#### [TO-DO ITEM]
Would you copy out the following entries exactly, without any of the pictures?

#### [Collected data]
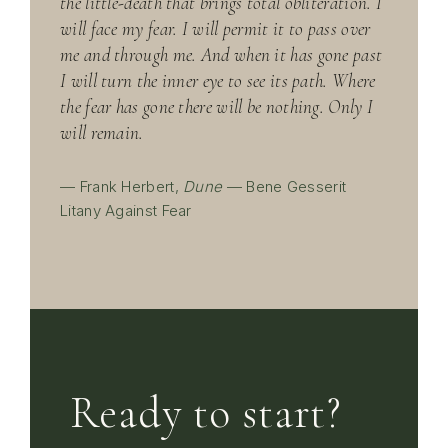
the little-death that brings total obliteration. I
will face my fear. I will permit it to pass over
me and through me. And when it has gone past
I will turn the inner eye to see its path. Where
the fear has gone there will be nothing. Only I
will remain.
— Frank Herbert,
Dune
— Bene Gesserit
Litany Against Fear
Ready to start?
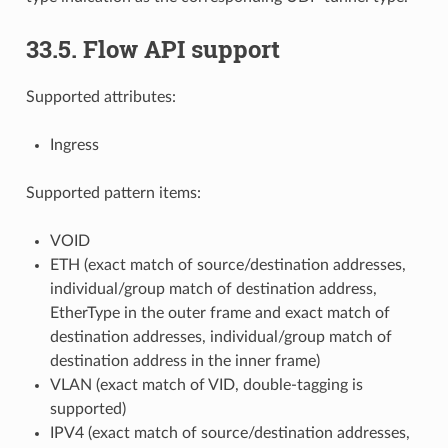
33.5. Flow API support
Supported attributes:
Ingress
Supported pattern items:
VOID
ETH (exact match of source/destination addresses,
individual/group match of destination address,
EtherType in the outer frame and exact match of
destination addresses, individual/group match of
destination address in the inner frame)
VLAN (exact match of VID, double-tagging is
supported)
IPV4 (exact match of source/destination addresses,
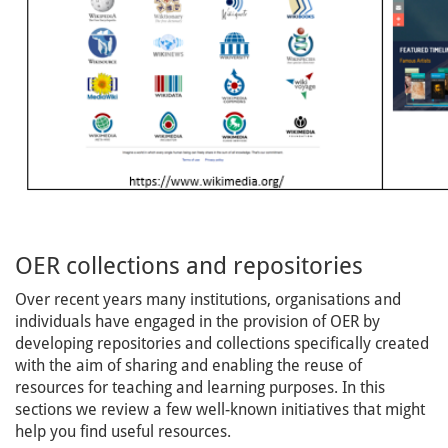
OER collections and repositories
Over recent years many institutions, organisations and
individuals have engaged in the provision of OER by
developing repositories and collections specifically created
with the aim of sharing and enabling the reuse of
resources for teaching and learning purposes. In this
sections we review a few well-known initiatives that might
help you find useful resources.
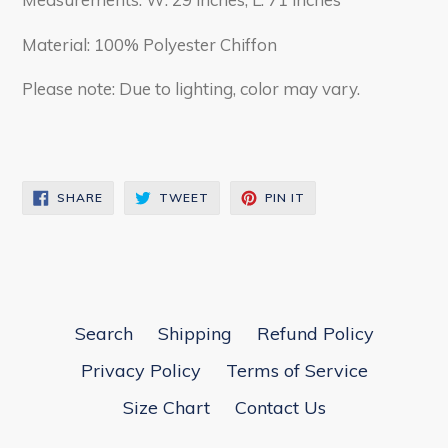
Material: 100% Polyester Chiffon
Please note: Due to lighting, color may vary.
SHARE
TWEET
PIN
SHARE
TWEET
PIN IT
ON
ON
ON
FACEBOOK
TWITTER
PINTEREST
Search
Shipping
Refund Policy
Privacy Policy
Terms of Service
Size Chart
Contact Us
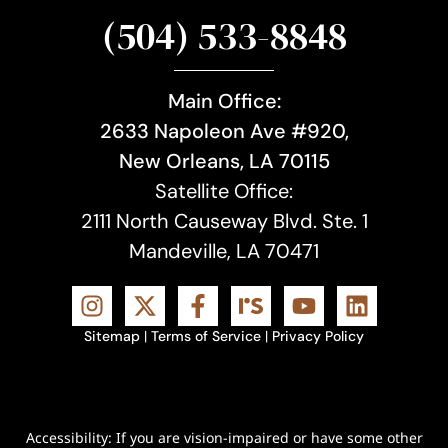
(504) 533-8848
Main Office:
2633 Napoleon Ave #920,
New Orleans, LA 70115
Satellite Office:
2111 North Causeway Blvd. Ste. 1
Mandeville, LA 70471
Sitemap
|
Terms of Service
|
Privacy Policy
Accessibility: If you are vision-impaired or have some other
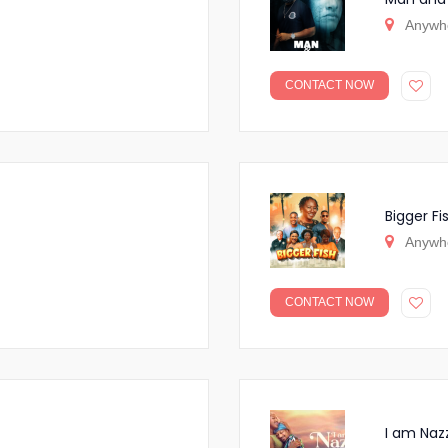
Anywh
CONTACT NOW
Bigger Fi
Anywh
CONTACT NOW
I am Naz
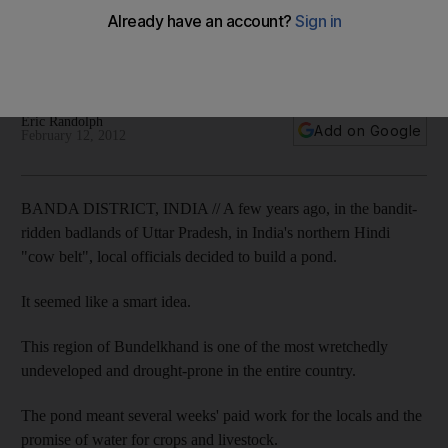
backwater
Bundelkhand is desperately poor with a history of broken
promises and useless government projects.
Eric Randolph
Add on Google
February 12, 2012
BANDA DISTRICT, INDIA // A few years ago, in the bandit-
ridden badlands of Uttar Pradesh, in India's northern Hindi
"cow belt", local officials decided to build a pond.
It seemed like a smart idea.
This region of Bundelkhand is one of the most wretchedly
undeveloped and drought-prone in the entire country.
The pond meant several weeks' paid work for the locals and the
promise of water for crops and livestock.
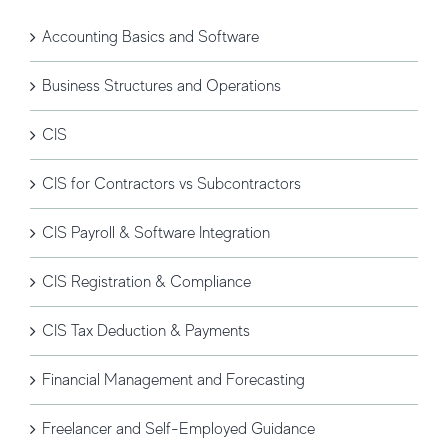
Accounting Basics and Software
Business Structures and Operations
CIS
CIS for Contractors vs Subcontractors
CIS Payroll & Software Integration
CIS Registration & Compliance
CIS Tax Deduction & Payments
Financial Management and Forecasting
Freelancer and Self-Employed Guidance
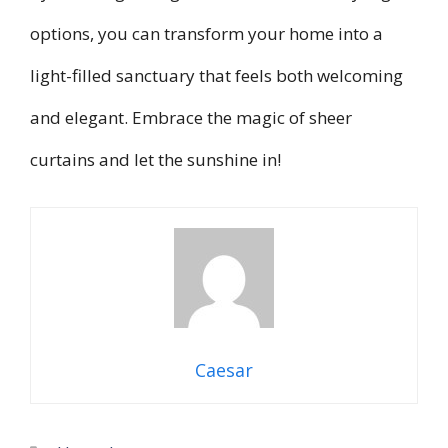
options, you can transform your home into a
light-filled sanctuary that feels both welcoming
and elegant. Embrace the magic of sheer
curtains and let the sunshine in!
Caesar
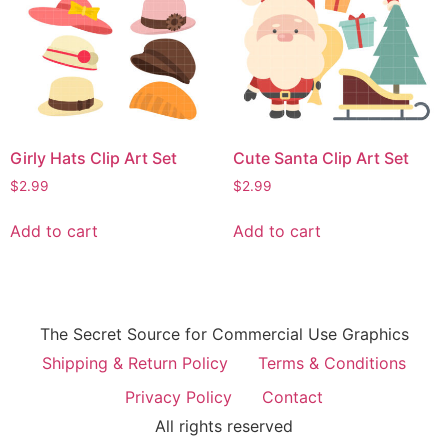
Girly Hats Clip Art Set
Cute Santa Clip Art Set
$
2.99
$
2.99
Add to cart
Add to cart
The Secret Source for Commercial Use Graphics
Shipping & Return Policy
Terms & Conditions
Privacy Policy
Contact
All rights reserved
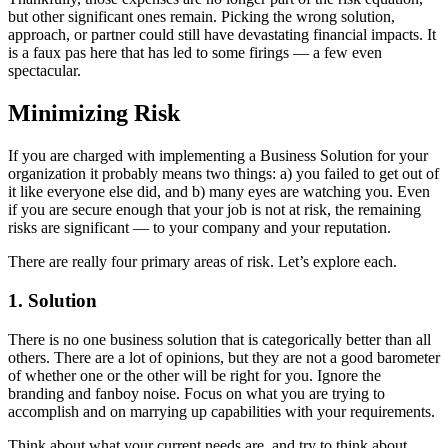
but other significant ones remain. Picking the wrong solution,
approach, or partner could still have devastating financial impacts. It
is a faux pas here that has led to some firings — a few even
spectacular.
Minimizing Risk
If you are charged with implementing a Business Solution for your
organization it probably means two things: a) you failed to get out of
it like everyone else did, and b) many eyes are watching you. Even
if you are secure enough that your job is not at risk, the remaining
risks are significant — to your company and your reputation.
There are really four primary areas of risk. Let’s explore each.
1. Solution
There is no one business solution that is categorically better than all
others. There are a lot of opinions, but they are not a good barometer
of whether one or the other will be right for you. Ignore the
branding and fanboy noise. Focus on what you are trying to
accomplish and on marrying up capabilities with your requirements.
Think about what your current needs are, and try to think about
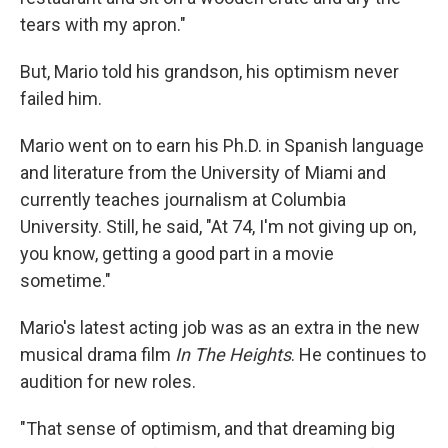
tears with my apron."
But, Mario told his grandson, his optimism never
failed him.
Mario went on to earn his Ph.D.
in
Spanish language
and literature from the University of Miami and
currently teaches journalism at Columbia
University. Still, he said, "At 74, I'm not giving up on,
you know, getting a good part in a movie
sometime."
Mario's latest acting job was as an extra in the new
musical drama film
In The Heights
. He continues to
audition for new roles.
"That sense of optimism, and that dreaming big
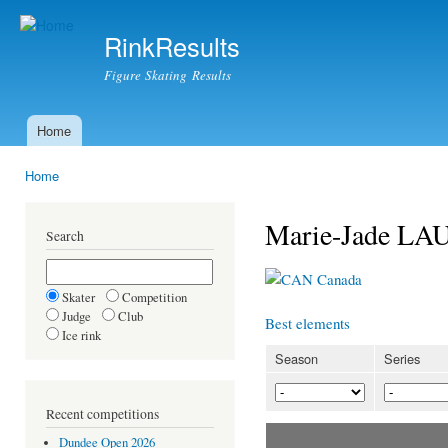
Ski
mai
RinkResults
con
Figure Skating Results
Home
Main menu
Home
You are here
Marie-Jade LA
Search
Canada
Skater
Competition
Judge
Club
Best elements
Ice rink
Season
Series
Recent competitions
Dundee Open 2026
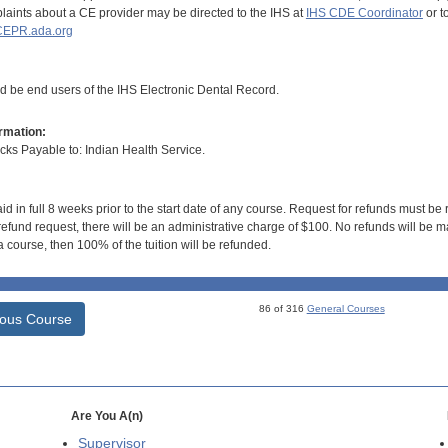
aints about a CE provider may be directed to the IHS at
IHS CDE Coordinator
or t
EPR.ada.org
ld be end users of the IHS Electronic Dental Record.
rmation:
s Payable to: Indian Health Service.
id in full 8 weeks prior to the start date of any course. Request for refunds must be
efund request, there will be an administrative charge of $100. No refunds will be ma
 course, then 100% of the tuition will be refunded.
86 of 316
General Courses
ious Course
Are You A(n)
Supervisor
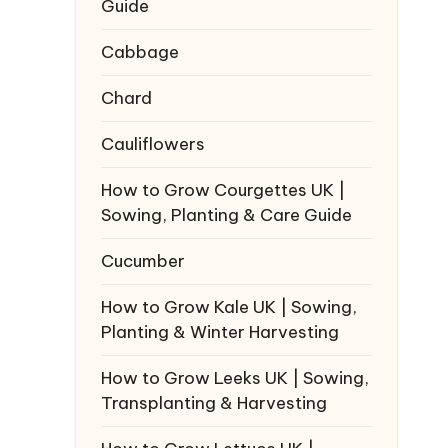
Guide
Cabbage
Chard
Cauliflowers
How to Grow Courgettes UK |
Sowing, Planting & Care Guide
Cucumber
How to Grow Kale UK | Sowing,
Planting & Winter Harvesting
How to Grow Leeks UK | Sowing,
Transplanting & Harvesting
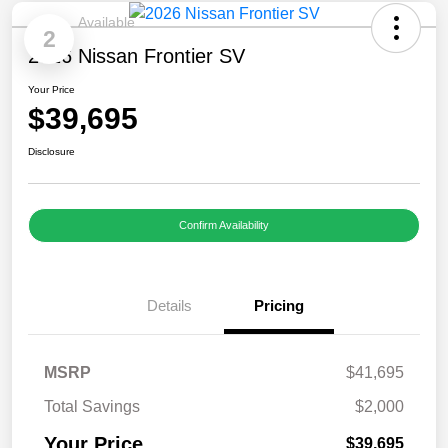
Available
2
2026 Nissan Frontier SV
Your Price
$39,695
Disclosure
Confirm Availability
Details
Pricing
MSRP
$41,695
Total Savings
$2,000
Your Price
$39,695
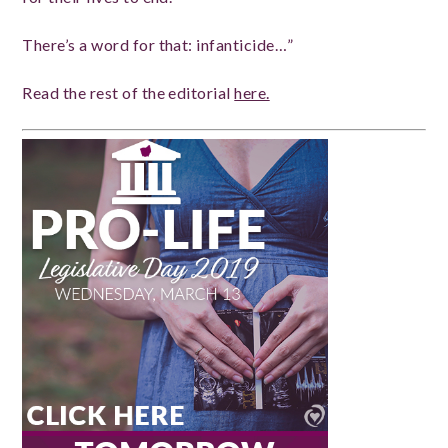
There’s a word for that: infanticide…”
Read the rest of the editorial
here.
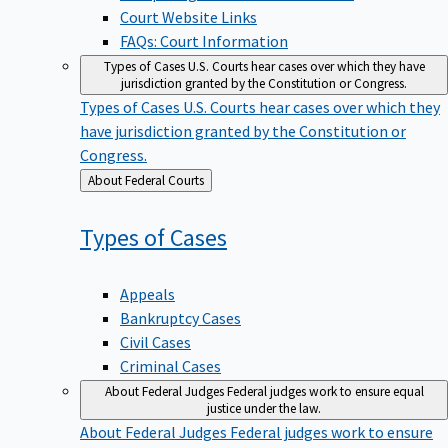
Court Website Links
FAQs: Court Information
Types of Cases
U.S. Courts hear cases over which they have
jurisdiction granted by the Constitution or Congress.
Types of Cases
U.S. Courts hear cases over which they
have jurisdiction granted by the Constitution or
Congress.
Back
About Federal Courts
to
Types of
Cases
Appeals
Bankruptcy Cases
Civil Cases
Criminal Cases
About Federal Judges
Federal judges work to ensure equal
justice under the law.
About Federal Judges
Federal judges work to ensure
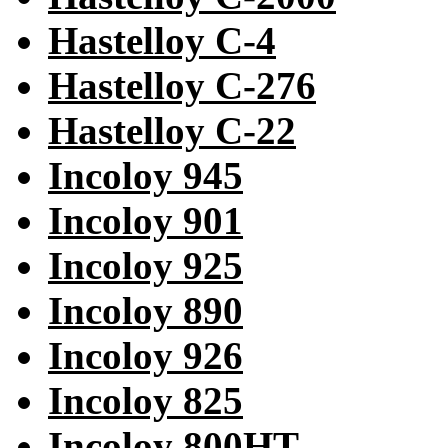
Hastelloy C-4
Hastelloy C-276
Hastelloy C-22
Incoloy 945
Incoloy 901
Incoloy 925
Incoloy 890
Incoloy 926
Incoloy 825
Incoloy 800HT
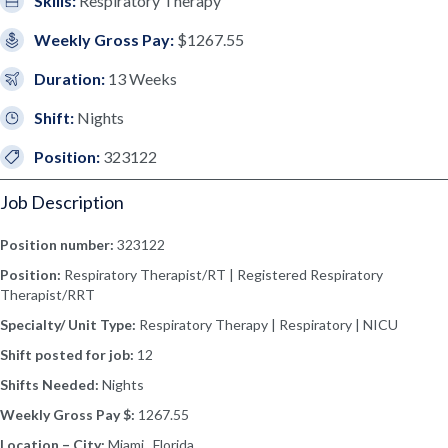
Skills:
Respiratory Therapy
Weekly Gross Pay:
$1267.55
Duration:
13 Weeks
Shift:
Nights
Position:
323122
Job Description
Position number:
323122
Position:
Respiratory Therapist/RT | Registered Respiratory
Therapist/RRT
Specialty/ Unit Type:
Respiratory Therapy | Respiratory | NICU
Shift posted for job:
12
Shifts Needed:
Nights
Weekly Gross Pay $:
1267.55
Location – City:
Miami, Florida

#### [ANSWER BOX]
the little-death that brings total obliteration. I
will face my fear. I will permit it to pass over
me and through me. And when it has gone past
I will turn the inner eye to see its path. Where
the fear has gone there will be nothing. Only I
will remain.
— Frank Herbert,
Dune
— Bene Gesserit
Litany Against Fear
Ready to start?
33.5. Flow API support
Supported attributes:
Ingress
Supported pattern items:
VOID
ETH (exact match of source/destination addresses,
individual/group match of destination address,
EtherType in the outer frame and exact match of
destination addresses, individual/group match of
destination address in the inner frame)
VLAN (exact match of VID, double-tagging is
supported)
IPV4 (exact match of source/destination addresses,
OER collections and repositories
Over recent years many institutions, organisations and
individuals have engaged in the provision of OER by
developing repositories and collections specifically created
with the aim of sharing and enabling the reuse of
resources for teaching and learning purposes. In this
sections we review a few well-known initiatives that might
help you find useful resources.
Material: 100% Polyester Chiffon
Please note: Due to lighting, color may vary.
SHARE
TWEET
PIN
SHARE
TWEET
PIN IT
ON
ON
ON
FACEBOOK
TWITTER
PINTEREST
Search
Shipping
Refund Policy
Privacy Policy
Terms of Service
Size Chart
Contact Us
(504) 533-8848
Main Office:
2633 Napoleon Ave #920,
New Orleans, LA 70115
Satellite Office:
2111 North Causeway Blvd. Ste. 1
Mandeville, LA 70471
Sitemap
|
Terms of Service
|
Privacy Policy
Accessibility: If you are vision-impaired or have some other
Anywh
CONTACT NOW
Bigger Fi
Anywh
CONTACT NOW
I am Naz
backwater
Bundelkhand is desperately poor with a history of broken
promises and useless government projects.
Eric Randolph
Add on Google
February 12, 2012
BANDA DISTRICT, INDIA // A few years ago, in the bandit-
ridden badlands of Uttar Pradesh, in India's northern Hindi
"cow belt", local officials decided to build a pond.
It seemed like a smart idea.
This region of Bundelkhand is one of the most wretchedly
undeveloped and drought-prone in the entire country.
The pond meant several weeks' paid work for the locals and the
promise of water for crops and livestock.
Accounting Basics and Software
Business Structures and Operations
CIS
CIS for Contractors vs Subcontractors
CIS Payroll & Software Integration
CIS Registration & Compliance
CIS Tax Deduction & Payments
Financial Management and Forecasting
Freelancer and Self-Employed Guidance
options, you can transform your home into a
light-filled sanctuary that feels both welcoming
and elegant. Embrace the magic of sheer
curtains and let the sunshine in!
Caesar
Girly Hats Clip Art Set
Cute Santa Clip Art Set
$
2.99
$
2.99
Add to cart
Add to cart
The Secret Source for Commercial Use Graphics
Shipping & Return Policy
Terms & Conditions
Privacy Policy
Contact
All rights reserved
but other significant ones remain. Picking the wrong solution,
approach, or partner could still have devastating financial impacts. It
is a faux pas here that has led to some firings — a few even
spectacular.
Minimizing Risk
If you are charged with implementing a Business Solution for your
organization it probably means two things: a) you failed to get out of
it like everyone else did, and b) many eyes are watching you. Even
if you are secure enough that your job is not at risk, the remaining
risks are significant — to your company and your reputation.
There are really four primary areas of risk. Let’s explore each.
1. Solution
There is no one business solution that is categorically better than all
others. There are a lot of opinions, but they are not a good barometer
of whether one or the other will be right for you. Ignore the
branding and fanboy noise. Focus on what you are trying to
accomplish and on marrying up capabilities with your requirements.
Think about what your current needs are, and try to think about
tears with my apron."
But, Mario told his grandson, his optimism never
failed him.
Mario went on to earn his Ph.D.
in
Spanish language
and literature from the University of Miami and
currently teaches journalism at Columbia
University. Still, he said, "At 74, I'm not giving up on,
you know, getting a good part in a movie
sometime."
Mario's latest acting job was as an extra in the new
musical drama film
In The Heights
. He continues to
audition for new roles.
"That sense of optimism, and that dreaming big
Ski
mai
RinkResults
con
Figure Skating Results
Home
Main menu
Home
You are here
Marie-Jade LA
Search
Canada
Skater
Competition
Judge
Club
Best elements
Ice rink
Season
Series
Recent competitions
Dundee Open 2026
aints about a CE provider may be directed to the IHS at
IHS CDE Coordinator
or t
EPR.ada.org
ld be end users of the IHS Electronic Dental Record.
rmation:
s Payable to: Indian Health Service.
id in full 8 weeks prior to the start date of any course. Request for refunds must be
efund request, there will be an administrative charge of $100. No refunds will be ma
 course, then 100% of the tuition will be refunded.
86 of 316
General Courses
ious Course
Are You A(n)
Supervisor
Guide
Cabbage
Chard
Cauliflowers
How to Grow Courgettes UK |
Sowing, Planting & Care Guide
Cucumber
How to Grow Kale UK | Sowing,
Planting & Winter Harvesting
How to Grow Leeks UK | Sowing,
Transplanting & Harvesting
Available
2
2026 Nissan Frontier SV
Your Price
$39,695
Disclosure
Confirm Availability
Details
Pricing
MSRP
$41,695
Total Savings
$2,000
Your Price
$39,695
There’s a word for that: infanticide…”
Read the rest of the editorial
here.
Court Website Links
FAQs: Court Information
Types of Cases
U.S. Courts hear cases over which they have
jurisdiction granted by the Constitution or Congress.
Types of Cases
U.S. Courts hear cases over which they
have jurisdiction granted by the Constitution or
Congress.
Back
About Federal Courts
to
Types of
Cases
Appeals
Bankruptcy Cases
Civil Cases
Criminal Cases
About Federal Judges
Federal judges work to ensure equal
justice under the law.
About Federal Judges
Federal judges work to ensure
Hastelloy C-4
Hastelloy C-276
Hastelloy C-22
Incoloy 945
Incoloy 901
Incoloy 925
Incoloy 890
Incoloy 926
Incoloy 825
Incoloy 800HT
Skills:
Respiratory Therapy
Weekly Gross Pay:
$1267.55
Duration:
13 Weeks
Shift:
Nights
Position:
323122
Job Description
Position number:
323122
Position:
Respiratory Therapist/RT | Registered Respiratory
Therapist/RRT
Specialty/ Unit Type:
Respiratory Therapy | Respiratory | NICU
Shift posted for job:
12
Shifts Needed:
Nights
Weekly Gross Pay $:
1267.55
Location – City:
Miami, Florida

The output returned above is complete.